I actually thought this “new” story, or should I say new environment, was better and more believable than the original movie. Streetball is all the rage right now. The And 1 mix tapes are hot sellers and the tour ran around the country. People pay to go see “professional” streetballers “break ankles” and all the other fancy moves they do on the street courts. You could never do most of that stuff in the NBA and that’s the point. They are different. They were not good enough to get into the NBA. Although, some will say that the two worlds are different. Streetballers don’t want to be NBA stars..they just want respect from NBA stars. And I agree. It’s all basketball, but the things they are allowed to do in each league are totally different. And because of that having a young kid in the streetball world is a little more believable than the NBA since streetball is not as “professional” as the NBA. Yes..they are still “magic” shoes, but at least it is slightly more believable.

The movie may be about basketball and more specifically..streetball, but the heart of the film is about the father/son relationship and how sports brings that relationship together sometimes. Jerome’s father is always away on business trips. He never had time to play basketball with his son. That would be a sad thing anyways, since the father never has time for the son, but since the father is known for his basketball skills..it’s makes it extra hard on the son when the father never has time to play the sport they both love. They never have a chance to bond. Jerome’s father always seems to disappoint him. This is not an original concept in a movie, but I’m glad it’s in this one since it adds to the overall value of the movie.

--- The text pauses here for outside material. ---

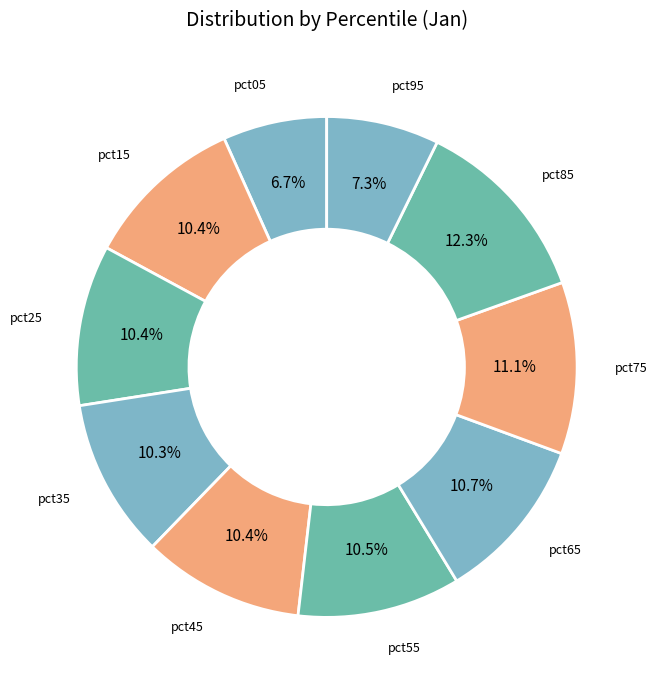

What is the smallest slice in the pie chart?

pct05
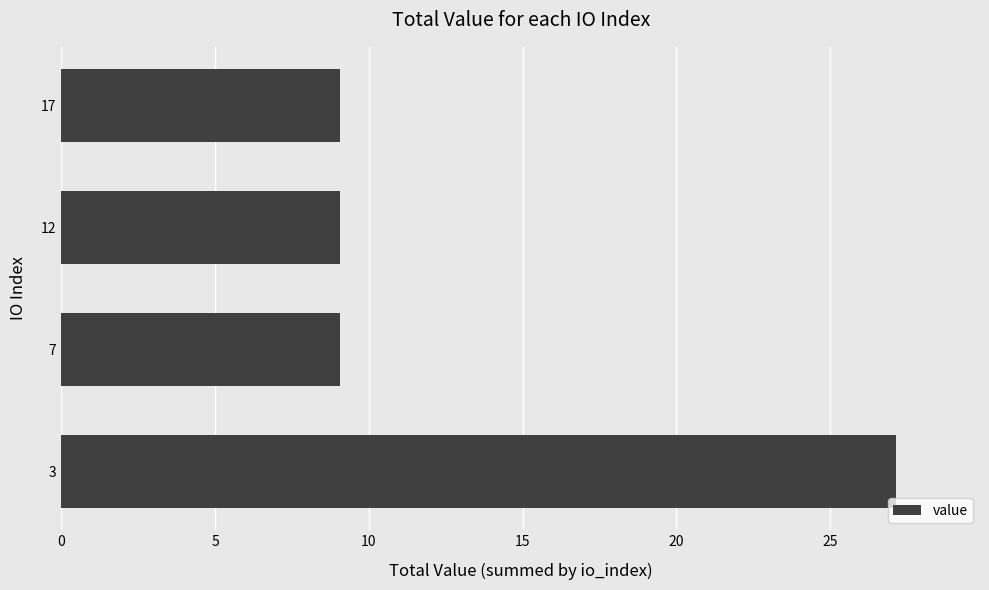

What is the difference between the maximum and minimum values?

18.1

This is no sequel. This is a simple remake, but it is on par with the first film. The thing that brings the movie down is the just average acting and the fact that it’s a rip-off of several different things including the basic plot from the first film and the entire “Open Run” for the fake “Game On” streetball league. You can watch the real And 1 shows on ESPN and you will see the same thing. Except for the “magic” shoes and the 12-year old kid. Still..the film is entertaining enough for younger viewers, especially if they are fans of the streetball form of basketball.

STORY: 4/10
ACTING: 4/10
ORIGINALITY: 1/10
LOOK/FEEL: 8/10
ENTERTAINMENT VALUE: 5/10

TOTAL POINTS: 22/50
FINAL SCORE: 4.5

The Video:

The video is given in 1.78:1 anamorphic widescreen color. Transfer is decent with minimal distortion. No real problems here.

The Audio:

The audio included is available in English Dolby 5.1 Surround sound, Spanish Dolby Surround sound, or French Dolby Surround sound. No problems here either. There are English and Spanish subtitles as well.

The Extras:

Featurettes
There are three of these called Making Like Mike 2, We’re Playing Basketball, and Streetball. These are very informative and are good behind-the-scenes looks at the film. Interesting to note that this was filmed in Canada and they used local streetball legends in the film. They are all relatively short, but combined they are a good feature.

Deleted Scenes
There are a handful of these and all of them add nothing to the film, which is why they were cut. Nothing special really and not required viewing. Usual stuff.